**Record extracts:**

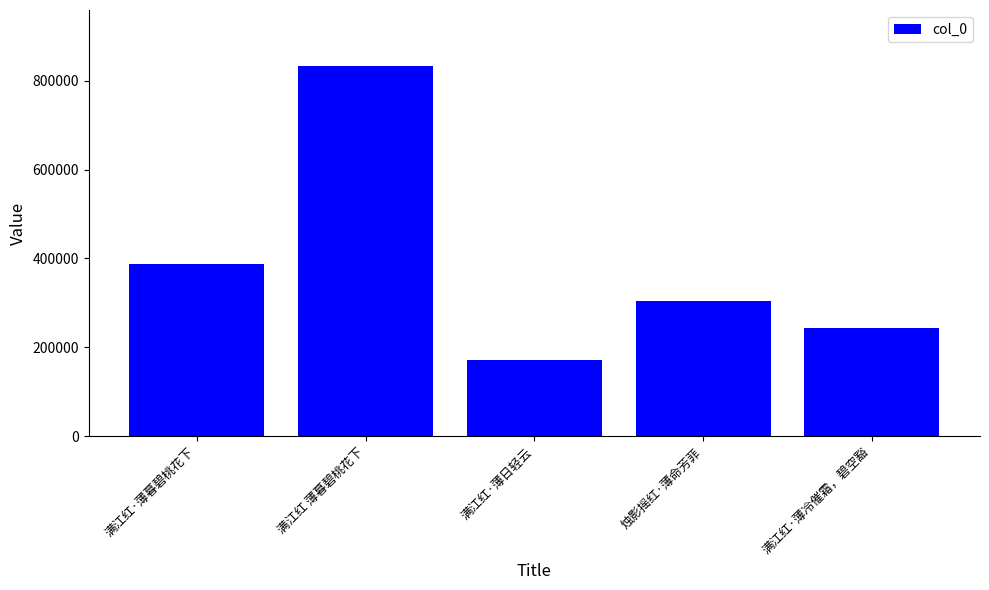

Rank the categories by value from lowest to highest.

满江红·薄日轻云, 满江红·薄冷催霜，碧空豁, 烛影摇红·薄命芳菲, 满江红·薄暮碧桃花下, 满江红 薄暮碧桃花下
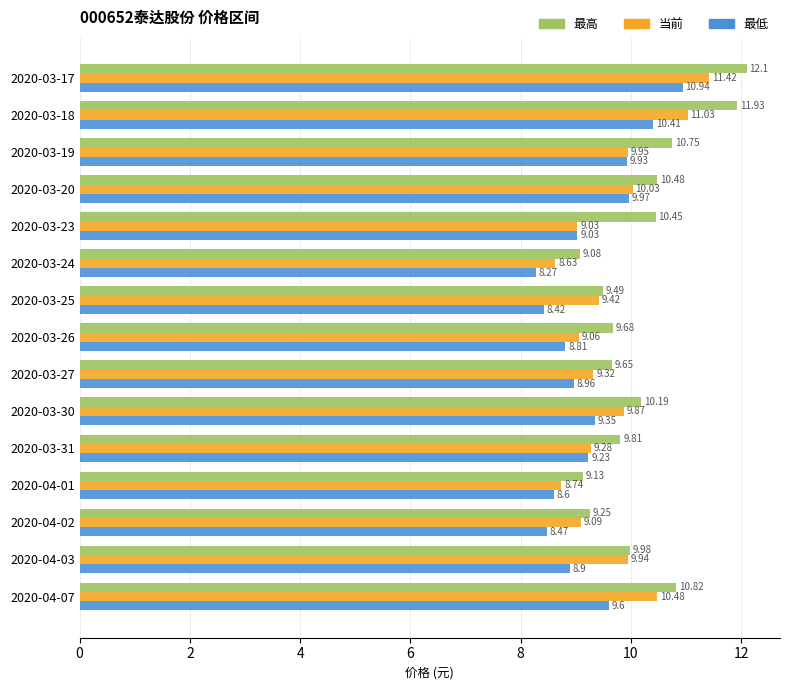

Which series has the widest spread of values?

最高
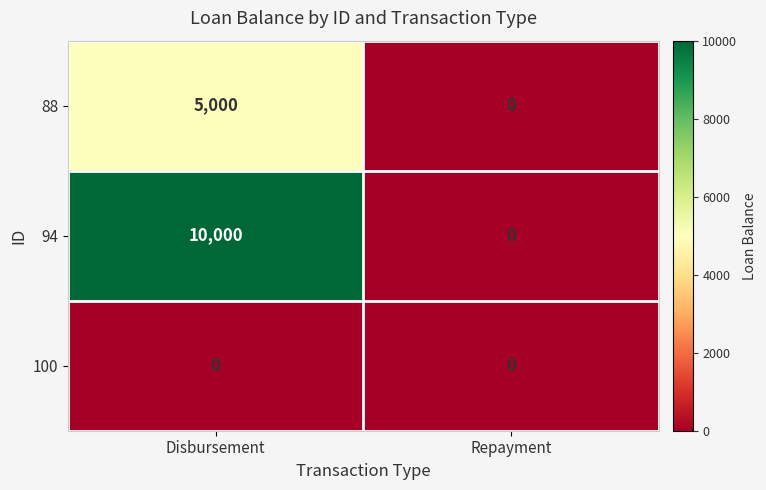

Which series has the largest total across all categories?

94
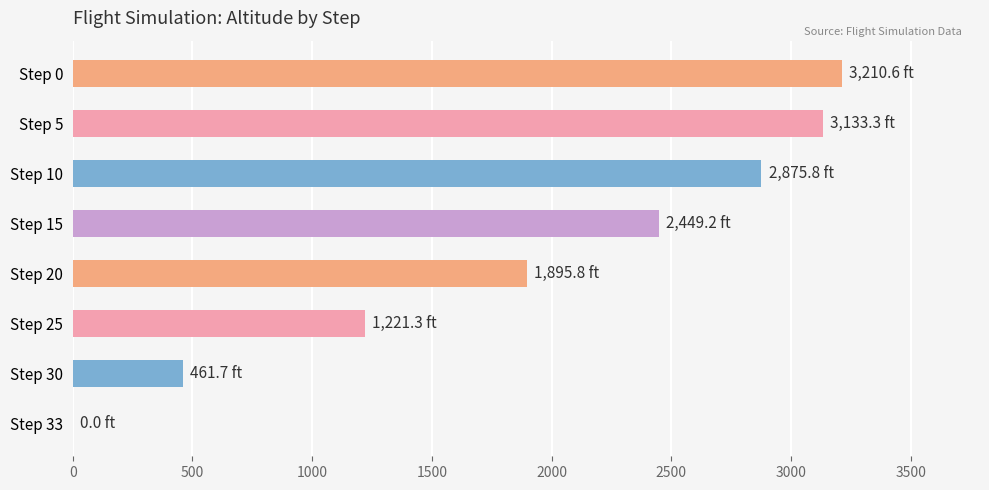

What is the sum of the values at Step 20 and Step 25?

3117.1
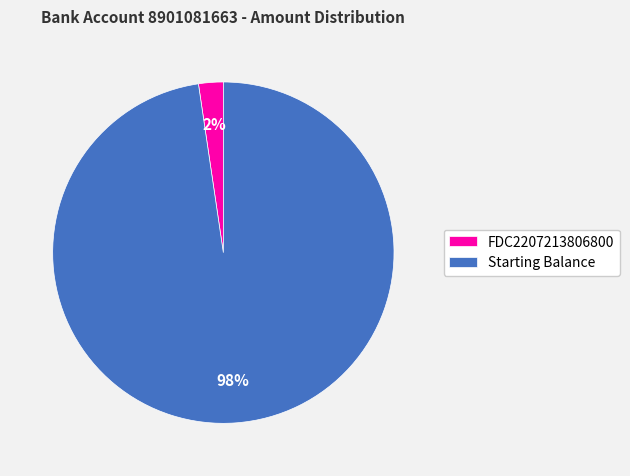

Rank the categories by value from highest to lowest.

Starting Balance, FDC2207213806800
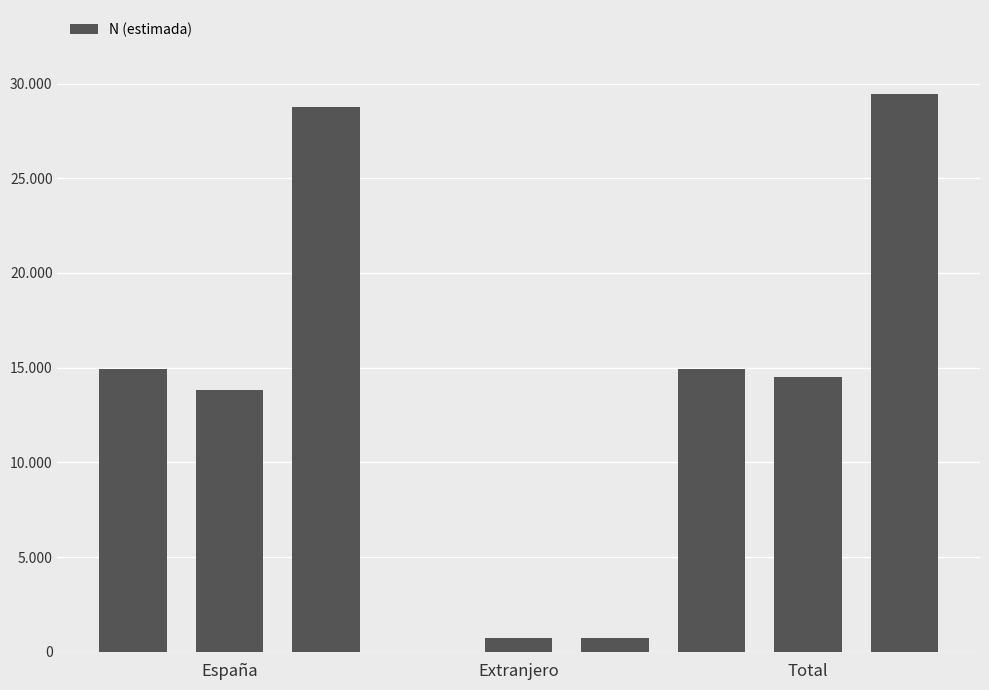

Are the bars horizontal?

No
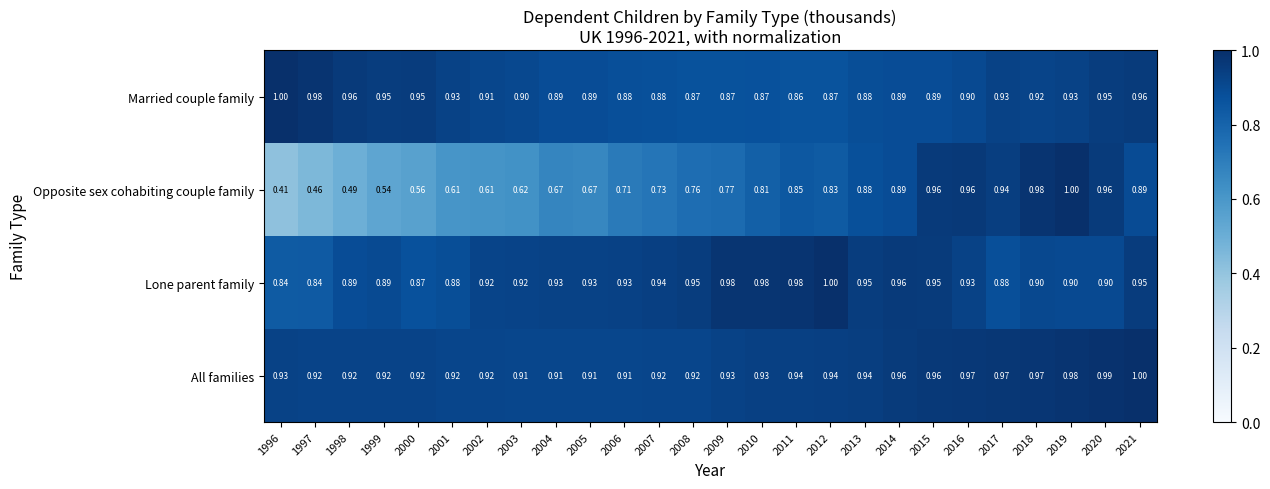

Which series has the largest total across all categories?

All families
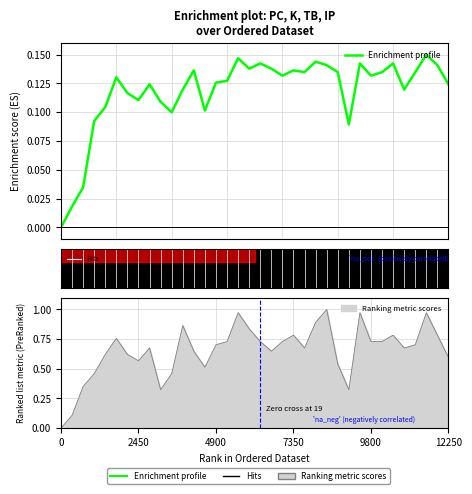

True or false: PC and K cross at least once.

False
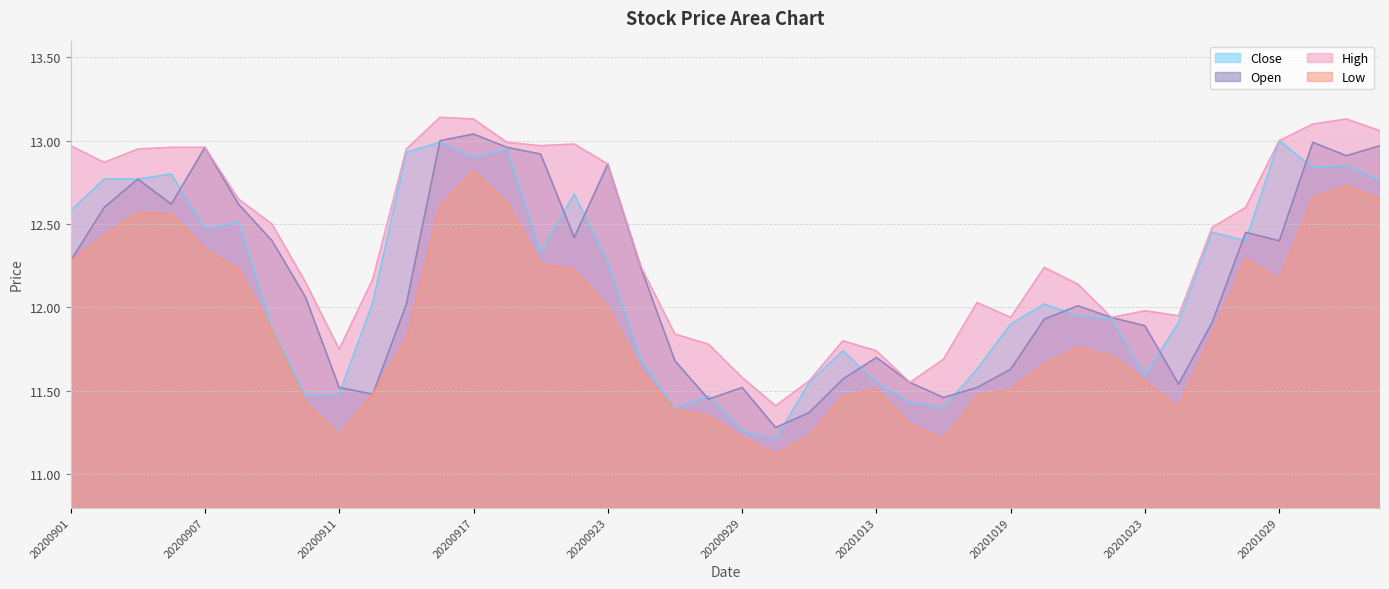

True or false: High has more than 1 points higher than both neighbors.

True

**To do:**
Reproduce the listing above word for word, leaving out the pictures.

**Task solution:**
Rank the categories by value from lowest to highest.

满江红·薄日轻云, 满江红·薄冷催霜，碧空豁, 烛影摇红·薄命芳菲, 满江红·薄暮碧桃花下, 满江红 薄暮碧桃花下

Which series has the widest spread of values?

最高

Which series has the largest total across all categories?

94

What is the sum of the values at Step 20 and Step 25?

3117.1

Rank the categories by value from highest to lowest.

Starting Balance, FDC2207213806800

Are the bars horizontal?

No

Which series has the largest total across all categories?

All families

True or false: PC and K cross at least once.

False

True or false: High has more than 1 points higher than both neighbors.

True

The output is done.